Il segretario della Cgil, Maurizio Landini, ha annunciato lo sciopero del 12 dicembre definendolo parte di un percorso di “cambiamento sociale” che, a suo avviso, richiede la partecipazione attiva dei lavoratori.
Intervenendo all’iniziativa “La crisi dei salari”, il sindacalista ha sostenuto che la mobilitazione non rappresenti una protesta isolata, ma un progetto più ampio volto a definire un nuovo modello economico e sociale.
Landini ha analizzato alcuni indicatori relativi a tasse, gettito fiscale e andamento dei salari, sostenendo che la manovra economica del governo non affronti adeguatamente le criticità strutturali del Paese.
Secondo i dati citati, in Italia esisterebbero 500.000 persone con una ricchezza netta superiore a 2 milioni di euro. Un contributo dell’1,3% sui grandi patrimoni, ha affermato Landini, genererebbe 26 miliardi di euro, cifra che il segretario ritiene comparabile con l’aumento complessivo del carico fiscale registrato da milioni di contribuenti.

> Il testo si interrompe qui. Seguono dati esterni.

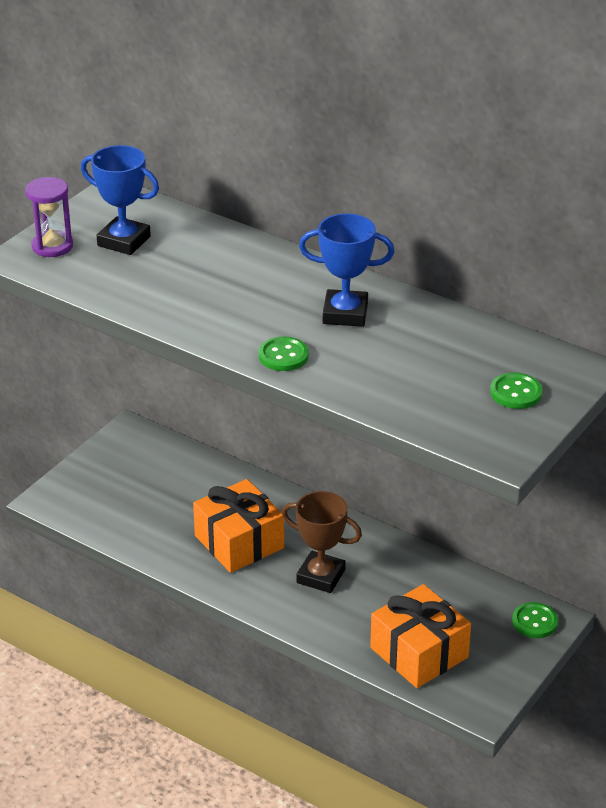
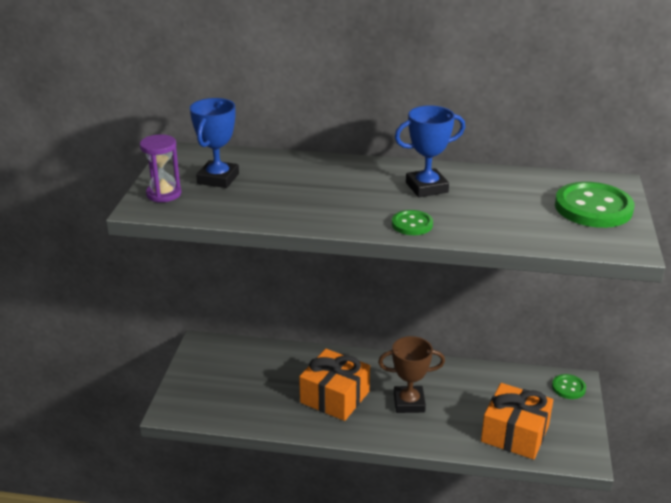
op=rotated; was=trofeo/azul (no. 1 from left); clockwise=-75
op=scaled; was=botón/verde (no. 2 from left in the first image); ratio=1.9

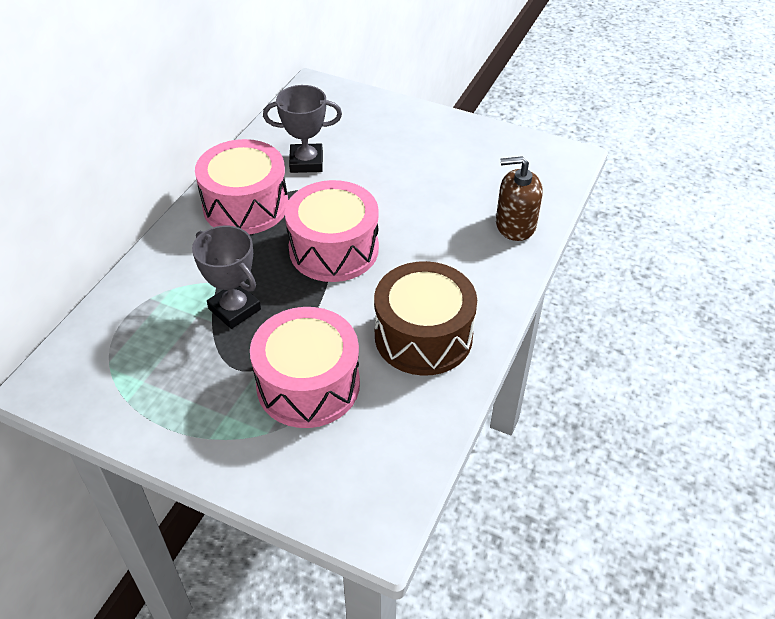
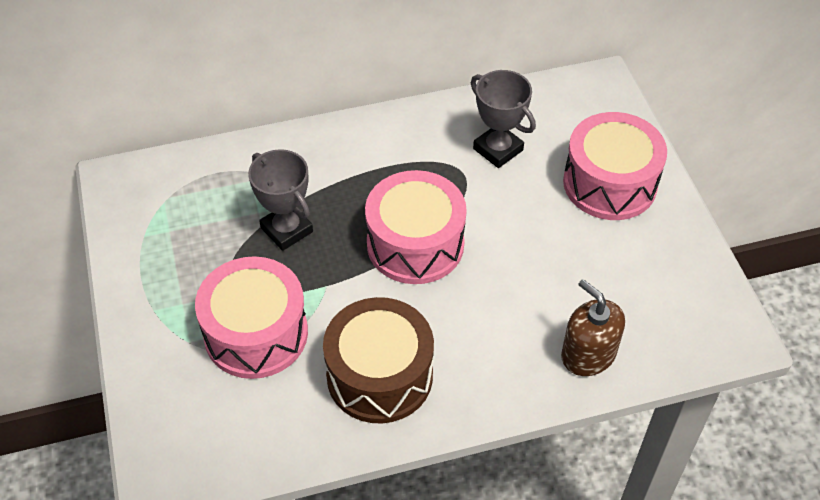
op=shifted; was=tambor/rosa (no. 1 from left in the first image); now=tambor/rosa (no. 3 from left)
op=rotated; was=trofeo/gris (no. 1 from left); clockwise=-45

Il segretario ha precisato che il contributo ipotizzato non rientrerebbe nella categoria delle patrimoniali tradizionali, ma rappresenterebbe un intervento strutturale destinato a finanziare sanità, salari e investimenti pubblici.
Nel suo intervento Landini ha più volte richiamato il ruolo dei partiti di opposizione, suggerendo implicitamente una convergenza politica e culturale sulle sue proposte.
Ha sottolineato che la crescente povertà lavorativa rappresenta un rischio per la partecipazione democratica, richiamando l’alto numero di cittadini che rinunciano a votare.
A suo giudizio, questa crisi richiede un’azione comune che unisca interventi sindacali, iniziative politiche e una rinnovata attenzione alla cultura del lavoro, per ricostruire fiducia nelle istituzioni.
Landini ha commentato anche gli scontri avvenuti a Genova durante una recente vertenza, respingendo l’idea che si sia trattato di un episodio eversivo.
Il segretario ha ricordato la figura di Guido Rossa, storico iscritto alla Fiom ucciso dalle Brigate Rosse, sottolineando l’importanza di non utilizzare in modo improprio termini legati al terrorismo.
Il leader della Cgil ha riconosciuto che durante la mobilitazione siano emerse tensioni tra le sigle sindacali coinvolte, ma ha ribadito la necessità di ricomporre un percorso unitario in vista delle prossime scadenze.
Secondo Landini, la priorità resta la difesa dell’occupazione negli stabilimenti interessati dalla vertenza e il ritiro dei piani industriali che, secondo i lavoratori, rischiano di compromettere le prospettive produttive.